> [OBJECTIVE]: Copy every line of the entries below word for word, keeping their order.

◆ ◆ ◆ ◆ ◆

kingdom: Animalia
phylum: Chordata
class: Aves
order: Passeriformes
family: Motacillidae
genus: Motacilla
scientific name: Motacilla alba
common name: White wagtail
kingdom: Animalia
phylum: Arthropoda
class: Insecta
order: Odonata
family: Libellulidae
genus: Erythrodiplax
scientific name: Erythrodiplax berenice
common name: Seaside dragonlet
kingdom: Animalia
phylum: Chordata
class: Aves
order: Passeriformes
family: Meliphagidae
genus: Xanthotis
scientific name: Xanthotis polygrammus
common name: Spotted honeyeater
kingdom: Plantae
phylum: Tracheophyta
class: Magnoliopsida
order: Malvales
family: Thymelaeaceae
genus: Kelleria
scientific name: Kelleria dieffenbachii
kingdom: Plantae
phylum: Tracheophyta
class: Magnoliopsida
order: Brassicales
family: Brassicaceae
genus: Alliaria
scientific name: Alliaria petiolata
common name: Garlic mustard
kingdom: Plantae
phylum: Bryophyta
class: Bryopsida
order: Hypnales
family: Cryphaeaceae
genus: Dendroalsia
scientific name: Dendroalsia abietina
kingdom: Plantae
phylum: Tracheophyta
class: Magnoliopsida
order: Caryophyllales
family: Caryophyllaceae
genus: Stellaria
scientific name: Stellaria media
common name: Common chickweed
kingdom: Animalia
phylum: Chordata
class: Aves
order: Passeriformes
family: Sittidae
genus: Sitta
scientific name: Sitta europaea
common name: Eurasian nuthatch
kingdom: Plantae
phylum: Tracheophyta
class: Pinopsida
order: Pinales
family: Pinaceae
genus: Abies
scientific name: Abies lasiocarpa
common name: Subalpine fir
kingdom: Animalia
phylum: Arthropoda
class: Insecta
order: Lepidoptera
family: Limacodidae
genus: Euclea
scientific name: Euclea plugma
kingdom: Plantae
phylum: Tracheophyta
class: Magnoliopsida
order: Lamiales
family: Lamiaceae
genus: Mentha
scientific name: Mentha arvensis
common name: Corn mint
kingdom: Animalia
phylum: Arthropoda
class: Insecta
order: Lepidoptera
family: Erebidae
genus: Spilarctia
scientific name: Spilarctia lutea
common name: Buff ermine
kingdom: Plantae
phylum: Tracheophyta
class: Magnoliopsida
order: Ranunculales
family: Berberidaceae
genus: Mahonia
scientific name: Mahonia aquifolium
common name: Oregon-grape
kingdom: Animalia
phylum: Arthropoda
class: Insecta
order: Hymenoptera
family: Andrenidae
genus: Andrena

◆ ◆ ◆ ◆ ◆

> [RESPONSE]:
kingdom: Animalia
phylum: Chordata
class: Aves
order: Passeriformes
family: Motacillidae
genus: Motacilla
scientific name: Motacilla alba
common name: White wagtail
kingdom: Animalia
phylum: Arthropoda
class: Insecta
order: Odonata
family: Libellulidae
genus: Erythrodiplax
scientific name: Erythrodiplax berenice
common name: Seaside dragonlet
kingdom: Animalia
phylum: Chordata
class: Aves
order: Passeriformes
family: Meliphagidae
genus: Xanthotis
scientific name: Xanthotis polygrammus
common name: Spotted honeyeater
kingdom: Plantae
phylum: Tracheophyta
class: Magnoliopsida
order: Malvales
family: Thymelaeaceae
genus: Kelleria
scientific name: Kelleria dieffenbachii
kingdom: Plantae
phylum: Tracheophyta
class: Magnoliopsida
order: Brassicales
family: Brassicaceae
genus: Alliaria
scientific name: Alliaria petiolata
common name: Garlic mustard
kingdom: Plantae
phylum: Bryophyta
class: Bryopsida
order: Hypnales
family: Cryphaeaceae
genus: Dendroalsia
scientific name: Dendroalsia abietina
kingdom: Plantae
phylum: Tracheophyta
class: Magnoliopsida
order: Caryophyllales
family: Caryophyllaceae
genus: Stellaria
scientific name: Stellaria media
common name: Common chickweed
kingdom: Animalia
phylum: Chordata
class: Aves
order: Passeriformes
family: Sittidae
genus: Sitta
scientific name: Sitta europaea
common name: Eurasian nuthatch
kingdom: Plantae
phylum: Tracheophyta
class: Pinopsida
order: Pinales
family: Pinaceae
genus: Abies
scientific name: Abies lasiocarpa
common name: Subalpine fir
kingdom: Animalia
phylum: Arthropoda
class: Insecta
order: Lepidoptera
family: Limacodidae
genus: Euclea
scientific name: Euclea plugma
kingdom: Plantae
phylum: Tracheophyta
class: Magnoliopsida
order: Lamiales
family: Lamiaceae
genus: Mentha
scientific name: Mentha arvensis
common name: Corn mint
kingdom: Animalia
phylum: Arthropoda
class: Insecta
order: Lepidoptera
family: Erebidae
genus: Spilarctia
scientific name: Spilarctia lutea
common name: Buff ermine
kingdom: Plantae
phylum: Tracheophyta
class: Magnoliopsida
order: Ranunculales
family: Berberidaceae
genus: Mahonia
scientific name: Mahonia aquifolium
common name: Oregon-grape
kingdom: Animalia
phylum: Arthropoda
class: Insecta
order: Hymenoptera
family: Andrenidae
genus: Andrena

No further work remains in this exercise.